S’era mai visto nei
cosiddetti “secoli bui” che gli Stati finanziassero le banche, ovverosia i
banchieri? Tutt’altro, erano questi ultimi a finanziare gli Stati, nella persona
dei loro sovrani. Altrimenti le case magnatizie dei Bardi e dei Peruzzi, le “due colonne della cristianità”,
come sarebbero potute andar fallite? Il re d’Inghilterra concedeva la
possibilità d’importare lana dal suo paese per la felicità dei mercanti
fiorentini, e i banchieri finanziavano le spese della monarchia inglese per far
la guerra alla monarchia francese (la famosa guerra dei cento (e passa) anni,
altro che le scaramucce di oggi), peraltro ricavandoci un interesse che neanche
il commercio della cocaina. Fino a quando il re disse loro: no money. Una dimostrazione storica di
come il re debitore, ossia il debito sovrano, poteva dichiararsi
insolvente alla faccia dei lanaiuoli toscani, cioè di gente assai più tosta finanche dei birrai tedeschi.
Come avrebbero potuto i
monarchi capetingi, senza i prestiti delle banche, mantenere nel lusso e nello
svago la loro pletorica corte e far guerra a questo e quello? Il lato bello di questi
nobili è che con la miseria del popolo, cioè con le tasse, finanziavano, oltre al
proprio potere e ai loro numerosi passatempi, anche l’arte. Bisogna ammetterlo,
avevano gran gusto, non per nulla erano granduchi e roba del genere. Certo,
allo scopo anzitutto di celebrare se stessi e legittimare il proprio potere, ma
dove li vedete oggi dei granricconi che facciano lo stesso? Ad attenuante di
questi ultimi va detto che oggi gli artisti non ci sono più e quelli del passato
fanno la réclame.
Scriveva Carlo Cipolla
che per i banchieri le leggi erano strumenti per controllare “gli altri”. Loro
si sentivano non vincolati dalle leggi bensì di sopra delle stesse. Un concetto
che dovrebbe ricordare qualcosa anche a noi, molti secoli dopo. Del resto,
oltre ai grandi lazzaroni non mancavano i banditi da strada neanche allora, i
quali aggredivano i viandanti. Ma anche questa medaglia ha il suo lato buono: a
quei malandrini noi dobbiamo le lettere di cambio e il deposito bancario. Solo
noi italiani, solo a Genova e Firenze si potevano inventare tali strumenti, e
da qui al prestito e all’investimento bancario il passo fu breve.
E poi, sia detto
francamente, i dissesti finanziari degli Stati servono a far camminare più
spedita la storia. Se non vi fosse stato il dissesto dello Stato francese nel
XVIII secolo non vi sarebbe stata la famosa rivoluzione e poi Napoleone non sarebbe andato più in là
del grado di colonnello, dunque il Louvre sarebbe incomparabilmente meno ricco.

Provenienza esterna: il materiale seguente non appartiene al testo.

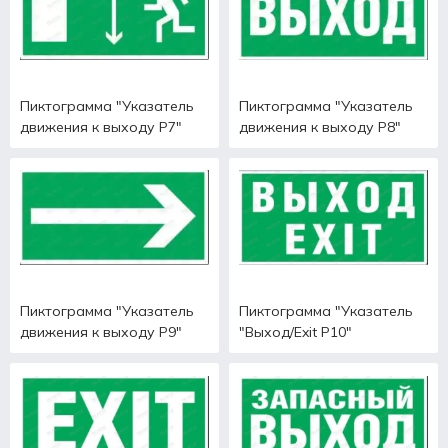
Пиктограмма "Указатель
Пиктограмма "Указатель
движения к выходу Р7"
движения к выходу Р8"
Пиктограмма "Указатель
Пиктограмма "Указатель
движения к выходу Р9"
"Выход/Exit Р10"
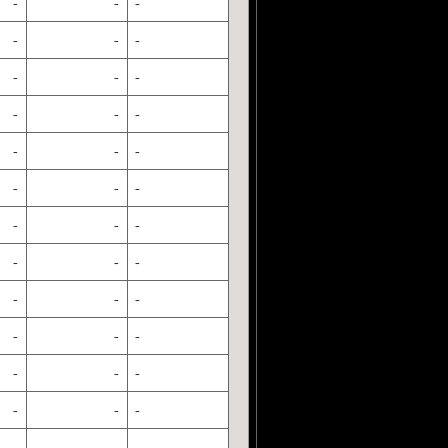
-
-
-
-
-
-
-
-
-
-
-
-
-
-
-
-
-
-
-
-
-
-
-
-
-
-
-
-
-
-
-
-
-
-
-
-
-
-
-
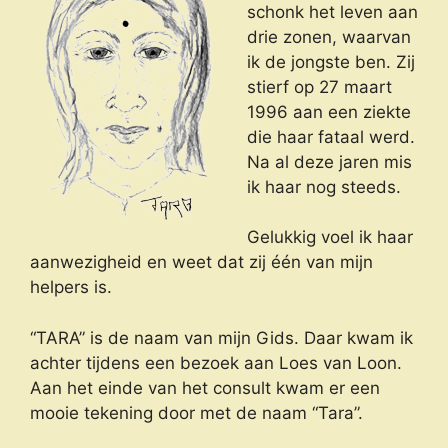
schonk het leven aan
drie zonen, waarvan
ik de jongste ben. Zij
stierf op 27 maart
1996 aan een ziekte
die haar fataal werd.
Na al deze jaren mis
ik haar nog steeds.
Gelukkig voel ik haar
aanwezigheid en weet dat zij één van mijn
helpers is.
“TARA” is de naam van mijn Gids. Daar kwam ik
achter tijdens een bezoek aan Loes van Loon.
Aan het einde van het consult kwam er een
mooie tekening door met de naam “Tara”.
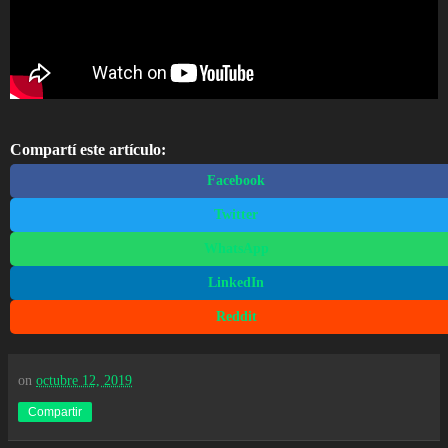
Compartí este artículo:
Facebook
Twitter
WhatsApp
LinkedIn
Reddit
on
octubre 12, 2019
Compartir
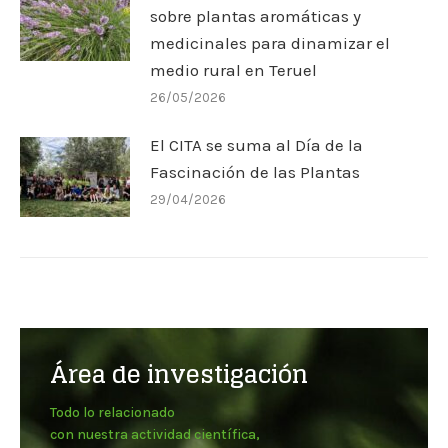
sobre plantas aromáticas y
medicinales para dinamizar el
medio rural en Teruel
26/05/2026
El CITA se suma al Día de la
Fascinación de las Plantas
29/04/2026
Área de investigación
Todo lo relacionado
con nuestra actividad científica,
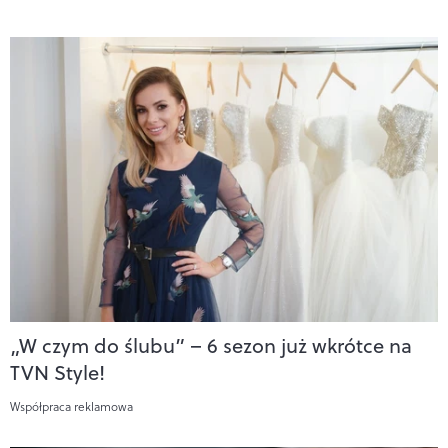
„W czym do ślubu” – 6 sezon już wkrótce na
TVN Style!
Współpraca reklamowa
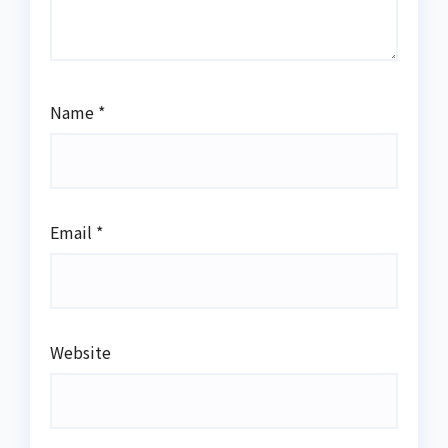
Name
*
Email
*
Website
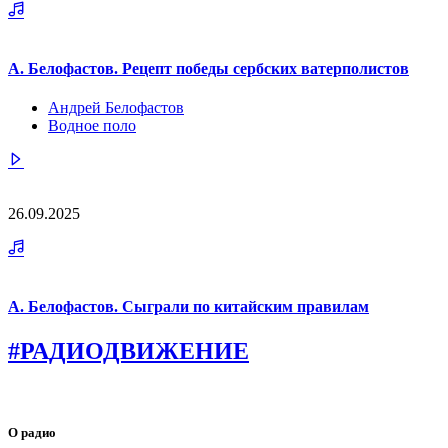
А. Белофастов. Рецепт победы сербских ватерполистов
Андрей Белофастов
Водное поло
26.09.2025
А. Белофастов. Сыграли по китайским правилам
#РАДИОДВИЖЕНИЕ
О радио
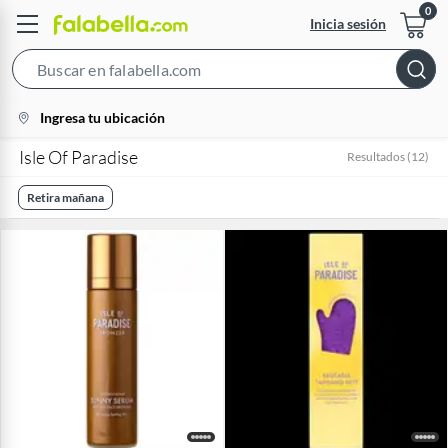
Inicia sesión
Search
Bar
location-
Ingresa tu ubicación
icon
Isle Of Paradise
Resultados
(
12
)
Retira mañana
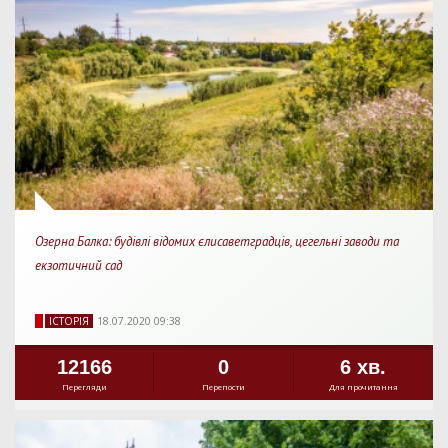
Озерна Балка: будівлі відомих єлисаветградців, цегельні заводи та
екзотичний сад
IСТОРIЯ
18.07.2020 09:38
12166
0
6 хв.
Перегляди
Перепости
Для прочитання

Come sa essere dialettica ‘sta cazzo di storia.
Perciò a chi ci racconta
che con i nostri soldini è necessario salvare le banche dal fallimento, pena la
disintegrazione del sistema e quindi il mancato pagamento di stipendi e
pensioni, la chiusura di questo e quello, potremmo obiettare: e allora, qual è
il problema? Vuoi che uno scout e un delinquente, oppure un comico e e la sua spalla, non riescano a raddrizzare la situazione da qui al 30 di febbraio?
Giù il sipario: si dia inizio allo spettacolo.